I say stupid; to me the stupid person will not say,
- I do not understand. -

I wish I had just 100 CFA for every time I say in a day,
- Pas Comprend. -
Je parler Anglais.

I do not say perfect, I am trying to test; I want to know if they are intuitively a zero. I want a person who can feel and understand me, and make the good choices; there is no way to translate perfect.

Unless we do the Vulcan Mind Meld, and as far as I know, this does not exist yet.

All I want is a meeting of the minds; I was that nice comfortable feeling of knowing in my heart, this person understands me. Therefore, I need to feel safe and comfortable with the person who is helping me to translate.

Choosing a translator is two things.
1. I talk to the translator.
2. The translator talks to the other person.
3. The person answers and the translator listen.
4. The translator tells me.

I try to think, I said 10 words, this person can use, I give permission to use 20, after that, they are putting words into my mouth, and are trying to talk for me, not translate.

I told the German man, do not talk, do not say anything, just stand there and say hello, next think I knew, the person I was meeting with was only talking to him and ignoring me, I thought, who is talking to whom. I got up and walked home, no meeting of my mind with the other mind; the translator is trying to rent a home.

My Togo friend, a fixer, the small boy as they Togo Rich men insult him and say, try to listen, but cannot culturally bring himself to say,
- I do not understand. -

He is very good, I can say,
- Explain to me the word rent. -

I do this one-minute manager thing, the one-minute goal setting. I was wanting to have a copy of the lease to read, I assumed it is in French, this was about five days ago, I have no lease to read, strange how one small item is a dysfunctional maze of meandering madness.

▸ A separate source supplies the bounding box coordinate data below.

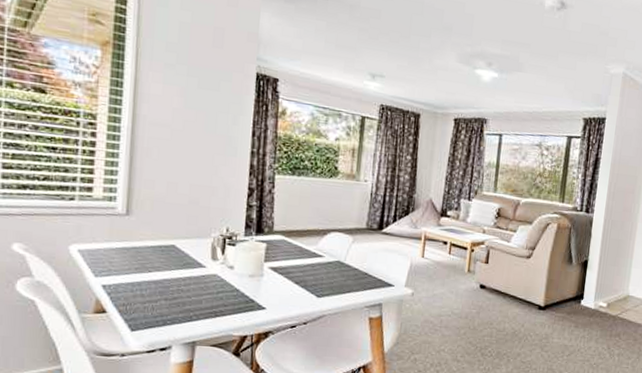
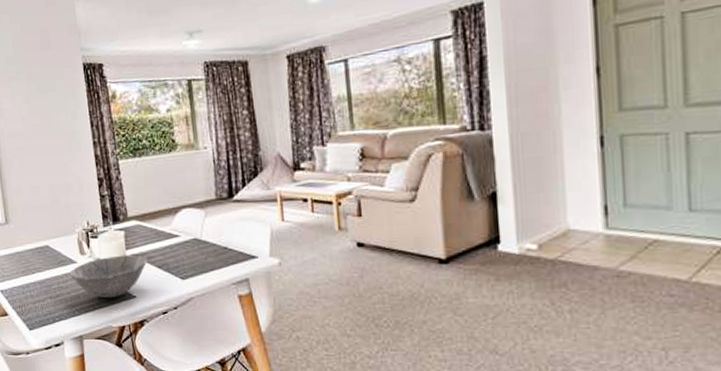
bowl: none [195,266,286,307] -> present [69,254,148,299]

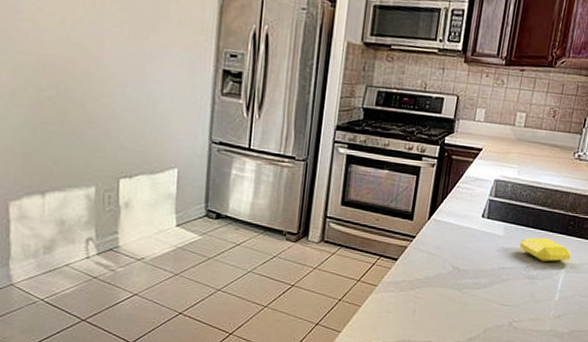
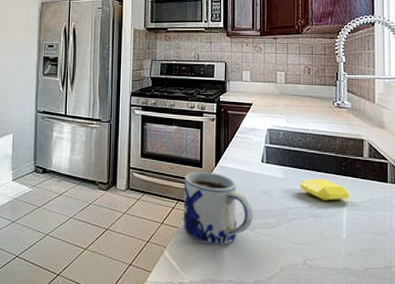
mug: none [383,224,465,305] -> present [183,172,254,245]

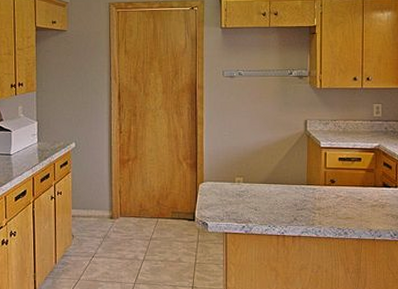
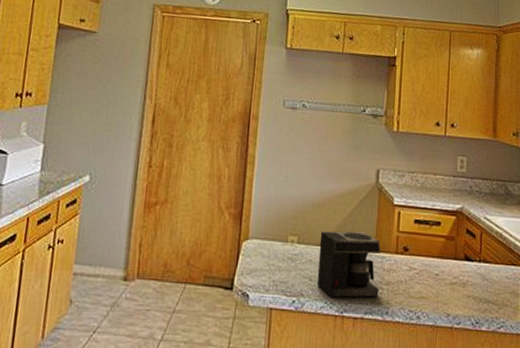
coffee maker: none [261,171,312,222] -> present [316,231,381,298]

To choose a translator, I know I am doing well when the person speaks about the same number or words as I said. I will laugh when the person replies and the translator answers, not to clarify, but to answer for me, amazing sometimes the lack of care people have for the right of another person to speak for themselves.

It is better to not have a translator in about 90 percent of situations, I have had translators say yes, if I hear a Qui or Yes or some affirmation, I am worried, did this person just enter me into a verbal contract?

When I understand, I understand, and not before, when I have the meeting of the minds, when I feel comfortable that all people talking are on the same channel, and then maybe the translator is a translator.

I sometime think I should find listeners, listen to the conversation in my bad French and afterwards we will discuss whether the person understood or not. I know in the renting a home, I have the trump card, I will not give money until I know I understand, there is no amount of pressure possible that can force me to say yes to letting loose of the cash until I am sure I understand.

This is the goal of the translator to help me to understand, I have paid translators money and they got angry when I continued to say, I do not understand. I continue to say this until I do, and I will not nod my head and agree, I keep saying, I do not understand.

I think a highly intelligent person says, I could be wrong, I do not understand and a highly stupid person nods their head to say yes everything.

Walk up to a your translator, say something like,
- The moon is made of cheese. -

If the translator agrees, maybe you are dysfunctional…

Now, I wait, let us see who goes off topic first? Dysfunctional life is a Hobo Soup.

Hobby of mine is to listen to husbands and wives, then decide if they had a meeting of the minds…or just noise makers.